The Story

Distance running can be thankless, isolating, and physically debilitating. Why do it, then? I put in the work for those days when everything clicks into place, when my body seemingly forgets it's limits and the run becomes effortless. I'm also working towards overcoming a year-long injury and training for the Olympic Trials Marathon in February. This blog follows that story and beyond, however it may happen.

Wednesday, June 3, 2015

Updates + Bucknell

The small amount of confidence I had built up over the last month is basically back to square one. I haven't attempted a real run since May 24th. That week I did a few runs of about 3 miles each with one run of almost 4 miles. I remember my body reacting badly to that 4 miler in the days following, despite feeling pretty good about it at the time and immediately afterwards. It's all starting to boil down to a lack of confidence in my body's ability to bounce back and react the way I'd expect it to-- even with severely lowered expectations. I'm determined to keep doing my exercises and keep breaking up the scar tissue in there. My desire to go running is there, no doubt, but I know I can't do it or at least don't want to risk inflicting another setback upon myself. I'm afraid to go outside and run.
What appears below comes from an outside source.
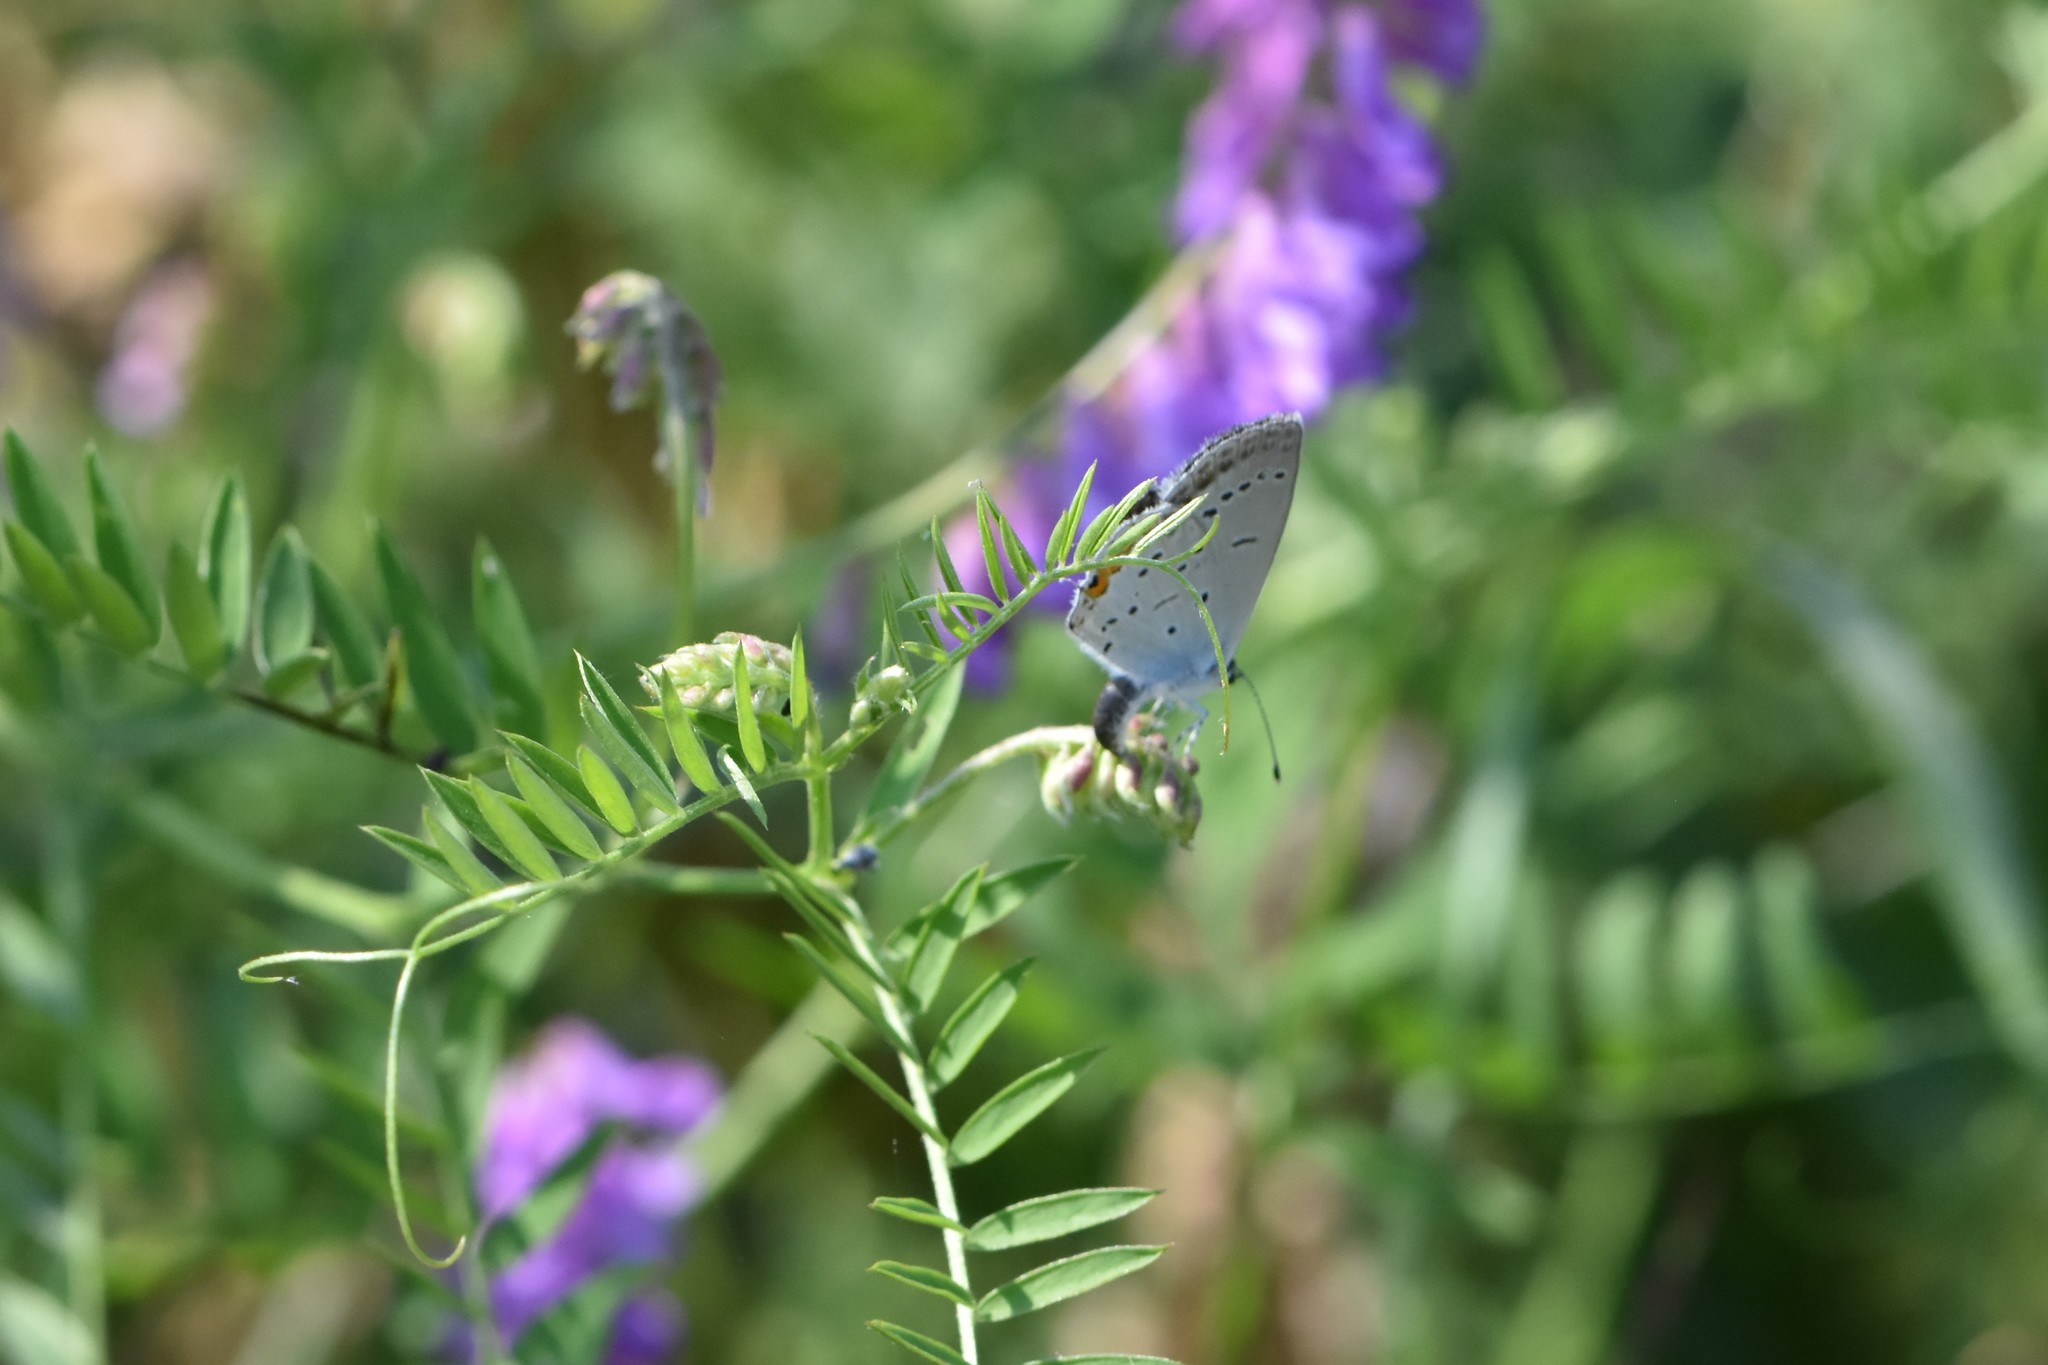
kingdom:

I spent my first 4 waking hours yesterday in an awful mental loop where I'd want to go outside and try running only to reel myself back in and not do anything.
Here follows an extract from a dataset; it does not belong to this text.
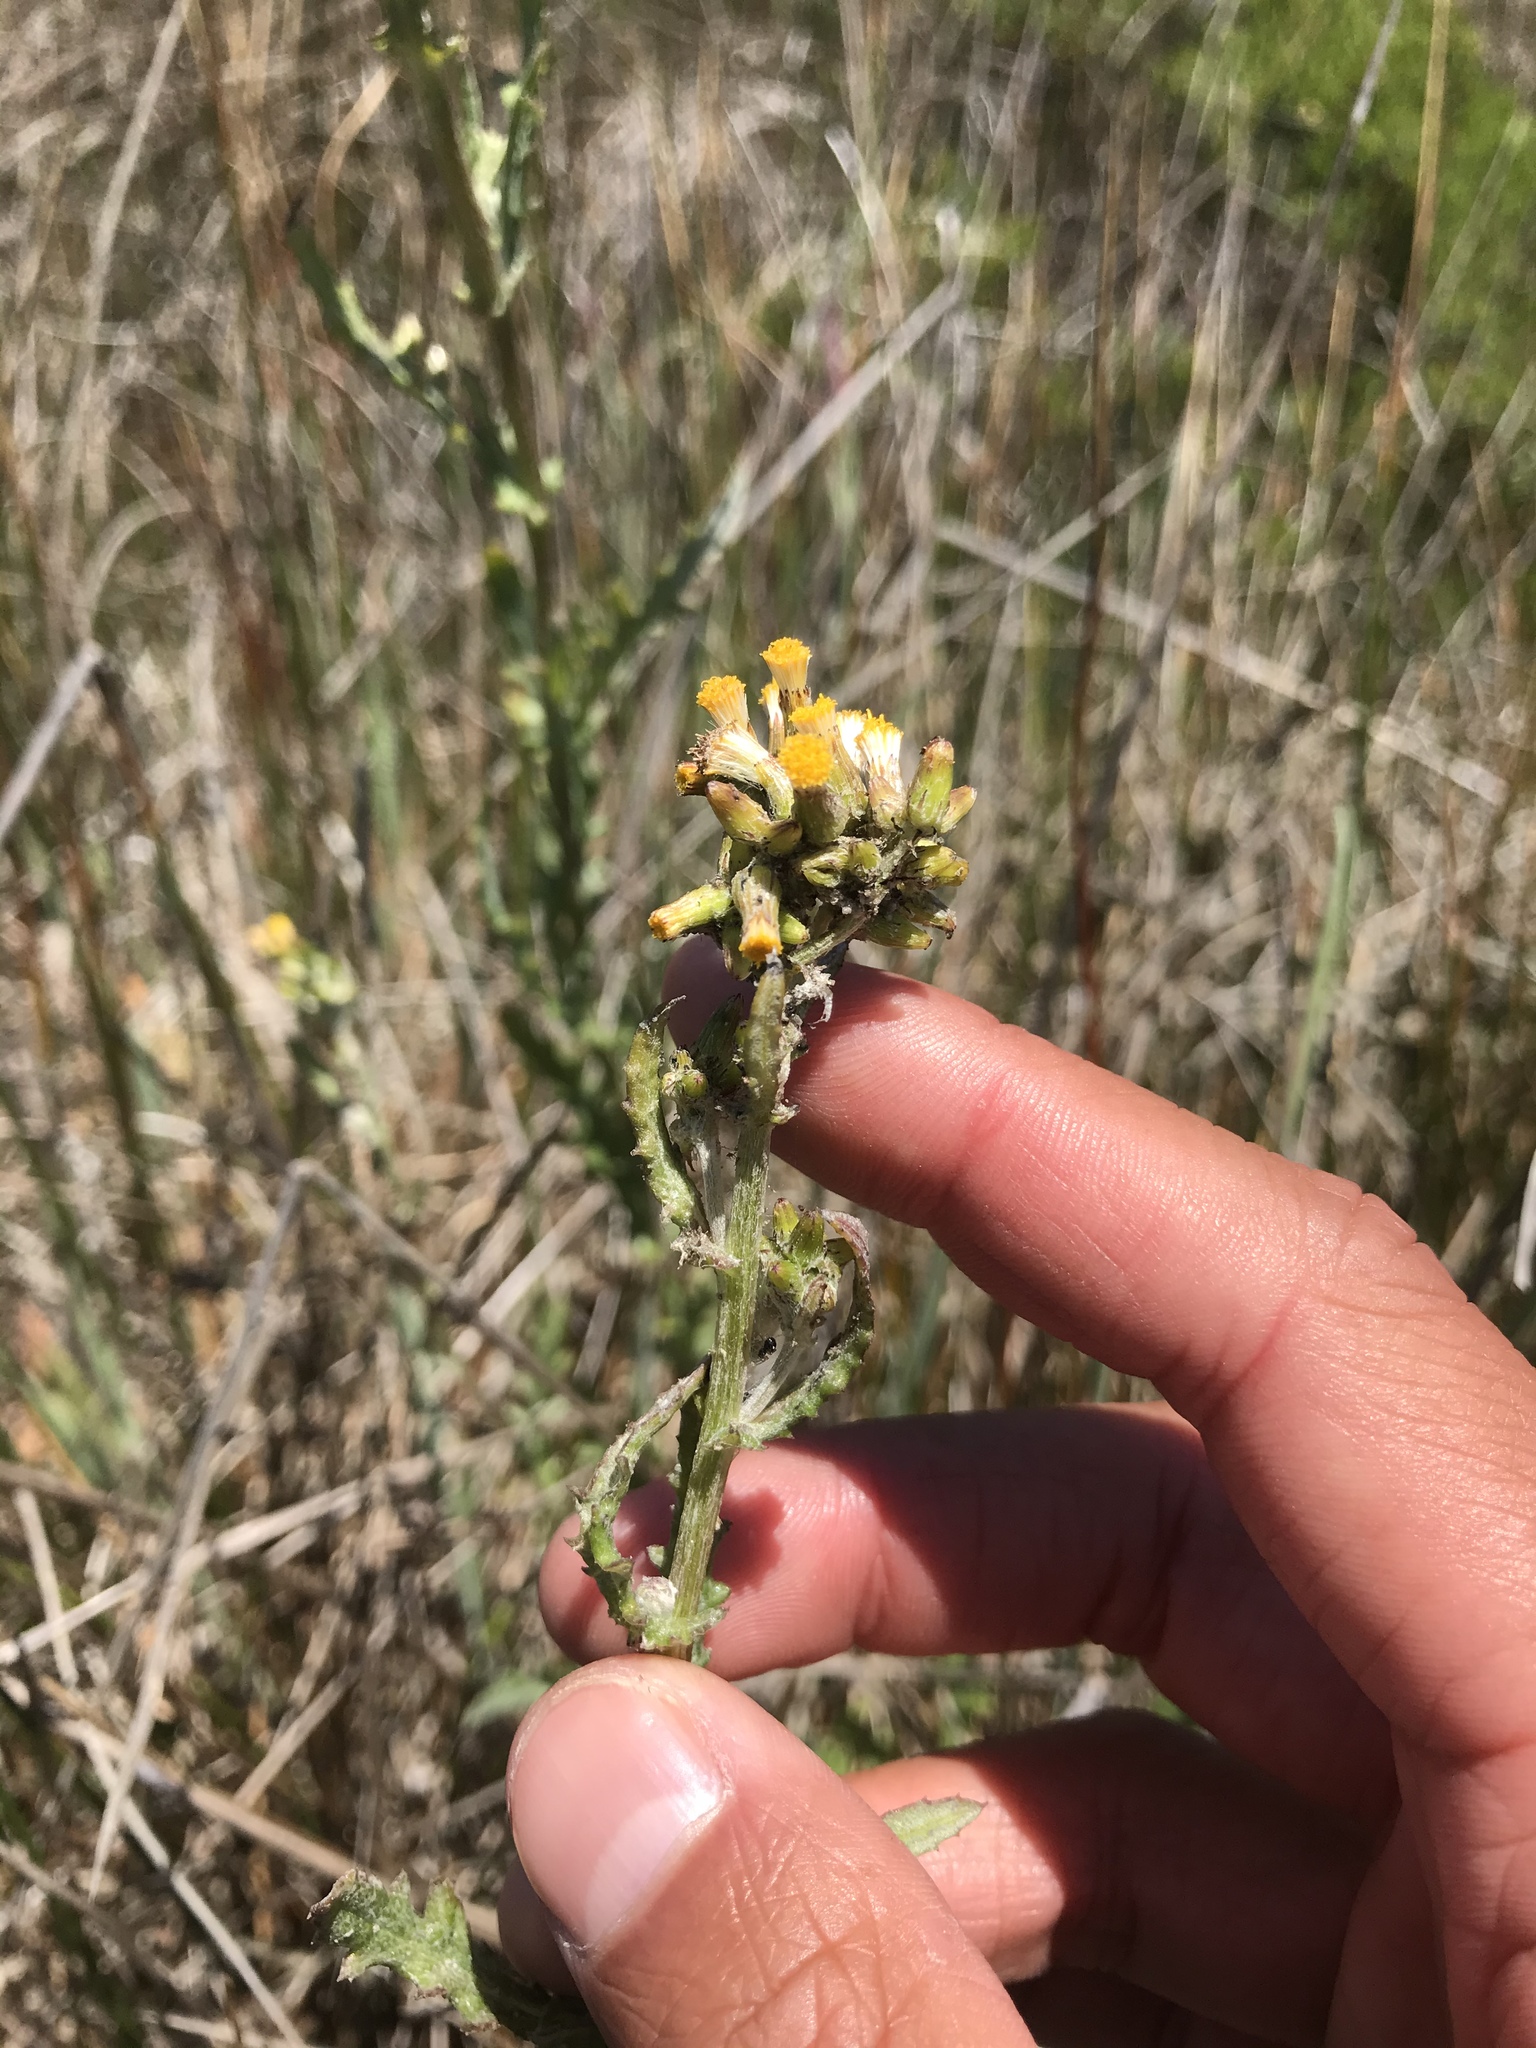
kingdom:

I had a thought yesterday during this perpetual mental looping that my struggles, in many ways, boil down to now knowing what to do when I don't have running in my daily life. It usually gave me such structure to my days. Even now, not being in any kind of shape and not running for about a year, I don't know how to handle it very well.

I am going back to my surgeon at Umass Memorial next week, on Wednesday to be reevaluated. He's going to examine both sides and hopefully come up with some kind of plan. I don't know if this will mean another MRI, an injection, or what, but at least it's something. I feel a little bit ill at the thought of going back there, but it needs to be done.

Also, after 10 days of no PT, I'm going to resume that endeavor. My next appointment there is tomorrow, though I might need to cancel that one and just go next week due to potential work conflicts. That's to be decided later.

I went back to Bucknell for my 5 year reunion last weekend and got to talk to a lot of people I haven't seen in a long time. It was an amazing feeling being back there and definitely made me feel very sentimental about teammates and the places we used to frequent. Special shout out there to Stucco, the off campus house that's been the home base for the Bucknell cross country team for the past 19 years. Bucknell has been allowing fewer and fewer people to live off campus (we had this issue to a lesser degree even when I was there) in recent years, and this past Sunday was the day the lease for Stucco ended as no current team members renewed it. It's hard to describe the importance of this place during my time at Bucknell. I'm afraid the words would fall short, but it was more of a shrine than a house in my mind. Though I never lived there, so maybe those who did feel differently about it. It was always the meeting place though, no matter where you lived. No doubt it represented the foundation of our team camaraderie. Beyond that, you really needed to be a member of the Bucknell cross country team for some amount of time between the years of 1996-2015 to really understand what it means. So maybe it's best unsaid. RIP Stucco.


Anyway, I'm going to try and keep my head up and stay positive and keep doing these mindless exercises. Better get to it!